Provided information:
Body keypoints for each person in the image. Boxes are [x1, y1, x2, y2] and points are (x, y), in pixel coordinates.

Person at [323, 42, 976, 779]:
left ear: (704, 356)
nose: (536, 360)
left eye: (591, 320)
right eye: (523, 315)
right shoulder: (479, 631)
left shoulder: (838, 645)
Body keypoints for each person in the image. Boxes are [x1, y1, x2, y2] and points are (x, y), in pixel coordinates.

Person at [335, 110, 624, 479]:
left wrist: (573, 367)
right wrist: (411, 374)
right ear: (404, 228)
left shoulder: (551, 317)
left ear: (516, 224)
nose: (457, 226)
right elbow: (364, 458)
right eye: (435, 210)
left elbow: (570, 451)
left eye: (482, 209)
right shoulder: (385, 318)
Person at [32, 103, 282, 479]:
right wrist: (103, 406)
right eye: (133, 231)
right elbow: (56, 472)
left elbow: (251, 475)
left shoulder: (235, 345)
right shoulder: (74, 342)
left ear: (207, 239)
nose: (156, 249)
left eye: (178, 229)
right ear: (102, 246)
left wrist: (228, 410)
---
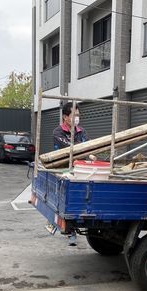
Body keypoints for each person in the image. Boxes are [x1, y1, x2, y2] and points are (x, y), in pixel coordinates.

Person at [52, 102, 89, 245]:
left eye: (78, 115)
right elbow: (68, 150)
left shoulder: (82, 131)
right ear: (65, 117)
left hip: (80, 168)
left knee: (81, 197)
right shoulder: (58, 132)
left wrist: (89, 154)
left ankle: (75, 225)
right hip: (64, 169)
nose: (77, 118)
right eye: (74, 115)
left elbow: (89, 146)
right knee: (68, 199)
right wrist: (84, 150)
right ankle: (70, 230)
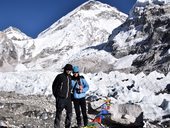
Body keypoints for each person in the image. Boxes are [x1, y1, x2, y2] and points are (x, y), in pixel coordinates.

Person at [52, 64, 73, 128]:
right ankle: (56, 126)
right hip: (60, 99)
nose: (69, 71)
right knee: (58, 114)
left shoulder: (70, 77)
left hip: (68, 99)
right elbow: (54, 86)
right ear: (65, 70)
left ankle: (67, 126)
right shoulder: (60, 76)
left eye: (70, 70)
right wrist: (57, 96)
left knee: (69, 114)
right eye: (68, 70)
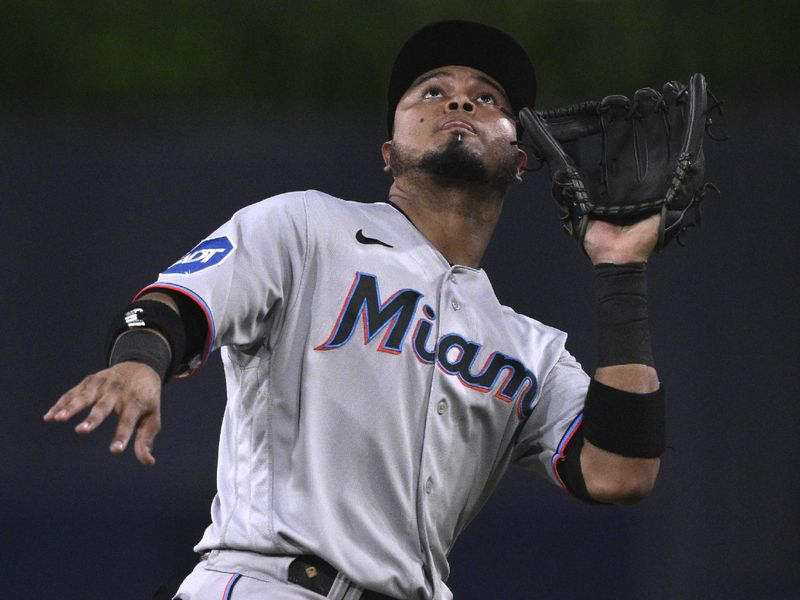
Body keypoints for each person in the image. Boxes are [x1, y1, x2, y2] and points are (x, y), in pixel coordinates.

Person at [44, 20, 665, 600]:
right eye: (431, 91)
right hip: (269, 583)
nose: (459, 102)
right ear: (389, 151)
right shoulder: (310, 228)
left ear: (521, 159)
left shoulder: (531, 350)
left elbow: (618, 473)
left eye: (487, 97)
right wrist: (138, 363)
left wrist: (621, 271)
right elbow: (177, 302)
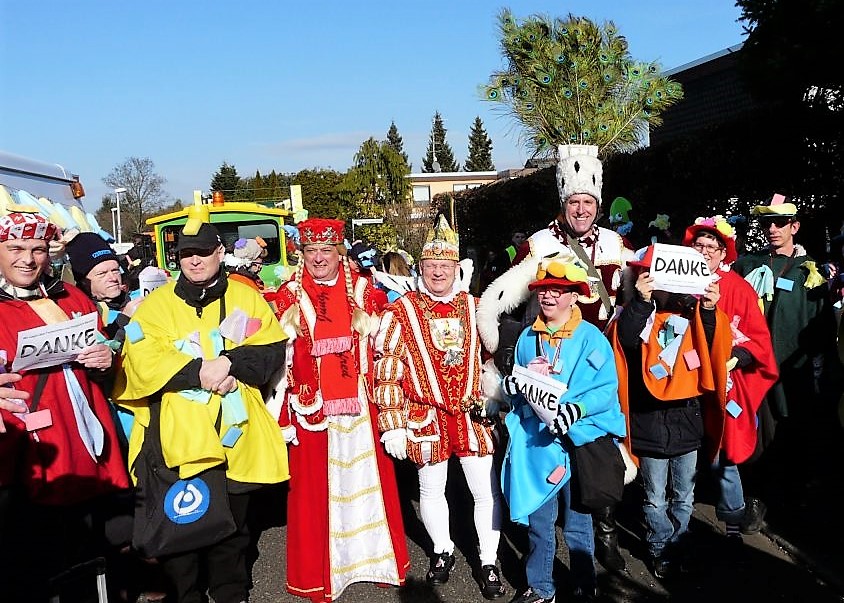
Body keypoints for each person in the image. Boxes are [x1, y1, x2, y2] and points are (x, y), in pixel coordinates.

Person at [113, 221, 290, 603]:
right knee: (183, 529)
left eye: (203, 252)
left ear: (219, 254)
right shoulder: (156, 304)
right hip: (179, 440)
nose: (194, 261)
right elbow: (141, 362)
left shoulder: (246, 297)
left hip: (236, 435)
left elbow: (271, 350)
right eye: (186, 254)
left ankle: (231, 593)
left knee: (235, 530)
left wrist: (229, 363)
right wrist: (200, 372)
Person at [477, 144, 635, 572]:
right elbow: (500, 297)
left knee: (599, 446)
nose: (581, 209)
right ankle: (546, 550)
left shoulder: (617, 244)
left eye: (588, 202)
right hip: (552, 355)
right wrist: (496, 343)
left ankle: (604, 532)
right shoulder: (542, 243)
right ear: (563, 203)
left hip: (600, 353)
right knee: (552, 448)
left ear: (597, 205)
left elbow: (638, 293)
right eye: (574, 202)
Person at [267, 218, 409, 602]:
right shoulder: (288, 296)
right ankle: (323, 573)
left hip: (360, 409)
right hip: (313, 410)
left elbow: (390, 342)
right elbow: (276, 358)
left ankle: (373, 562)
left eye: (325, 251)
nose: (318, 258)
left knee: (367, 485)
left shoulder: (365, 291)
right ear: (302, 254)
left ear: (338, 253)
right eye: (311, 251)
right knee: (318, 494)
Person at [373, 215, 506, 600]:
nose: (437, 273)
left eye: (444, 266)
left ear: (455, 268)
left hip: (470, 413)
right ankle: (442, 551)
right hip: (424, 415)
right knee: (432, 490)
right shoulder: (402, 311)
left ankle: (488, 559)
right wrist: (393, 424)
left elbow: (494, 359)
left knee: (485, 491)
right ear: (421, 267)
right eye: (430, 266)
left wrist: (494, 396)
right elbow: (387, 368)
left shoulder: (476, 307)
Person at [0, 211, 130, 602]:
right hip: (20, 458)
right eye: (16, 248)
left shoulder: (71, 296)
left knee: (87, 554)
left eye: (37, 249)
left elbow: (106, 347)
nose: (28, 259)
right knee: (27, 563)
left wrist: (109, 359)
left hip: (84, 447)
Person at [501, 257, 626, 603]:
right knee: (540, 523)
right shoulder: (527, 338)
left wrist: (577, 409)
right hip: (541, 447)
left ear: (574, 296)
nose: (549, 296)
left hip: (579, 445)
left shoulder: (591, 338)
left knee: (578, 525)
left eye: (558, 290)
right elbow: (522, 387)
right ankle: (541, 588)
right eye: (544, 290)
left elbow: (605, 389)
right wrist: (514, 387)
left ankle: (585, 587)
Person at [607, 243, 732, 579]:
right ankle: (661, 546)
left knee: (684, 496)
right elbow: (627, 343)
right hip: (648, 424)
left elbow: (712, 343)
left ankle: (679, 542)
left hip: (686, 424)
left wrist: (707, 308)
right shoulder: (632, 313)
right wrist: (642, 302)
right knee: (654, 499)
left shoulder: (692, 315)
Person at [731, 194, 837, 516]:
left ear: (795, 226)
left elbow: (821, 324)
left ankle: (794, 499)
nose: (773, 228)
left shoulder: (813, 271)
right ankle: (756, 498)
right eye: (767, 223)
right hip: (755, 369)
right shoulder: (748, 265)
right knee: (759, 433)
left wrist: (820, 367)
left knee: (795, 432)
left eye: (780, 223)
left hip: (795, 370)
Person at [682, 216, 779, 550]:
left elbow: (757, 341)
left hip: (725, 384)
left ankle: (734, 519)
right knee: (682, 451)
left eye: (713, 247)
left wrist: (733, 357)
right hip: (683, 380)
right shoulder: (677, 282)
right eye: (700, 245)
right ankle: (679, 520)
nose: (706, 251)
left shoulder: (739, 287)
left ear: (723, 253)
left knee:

Task statement:
Without the pictures, give again exactly the lines above starting at the line containing "left elbow: (89, 146)" and ending at the line containing "nose: (194, 261)".

Your solution:
left elbow: (89, 146)
right knee: (68, 199)
right wrist: (84, 150)
right ankle: (70, 230)
Body keypoints for each person in the image. Boxes are [x1, y1, x2, y2] and points are (x, y), in pixel coordinates.

Person at [52, 64, 73, 128]:
right ankle: (56, 126)
right hip: (60, 99)
nose: (69, 71)
right knee: (58, 114)
left shoulder: (70, 77)
left hip: (68, 99)
right elbow: (54, 86)
right ear: (65, 70)
left ankle: (67, 126)
right shoulder: (60, 76)
left eye: (70, 70)
right wrist: (57, 96)
left knee: (69, 114)
right eye: (68, 70)
Body keypoints for each person in the image. Boxes are [x1, y1, x2, y2] and points are (x, y), in pixel coordinates.

Person at [44, 20, 665, 600]:
right eye: (431, 91)
right hip: (269, 583)
nose: (459, 102)
right ear: (389, 151)
right shoulder: (310, 228)
left ear: (521, 159)
left shoulder: (531, 350)
left elbow: (618, 473)
left eye: (487, 97)
right wrist: (138, 363)
left wrist: (621, 271)
right elbow: (177, 302)
Body keypoints for each person in the image. Boxes are [x1, y1, x2, y2] and points are (x, y), in pixel coordinates.

Person at [113, 221, 290, 603]:
right knee: (183, 529)
left eye: (203, 252)
left ear: (219, 254)
right shoulder: (156, 304)
right hip: (179, 440)
nose: (194, 261)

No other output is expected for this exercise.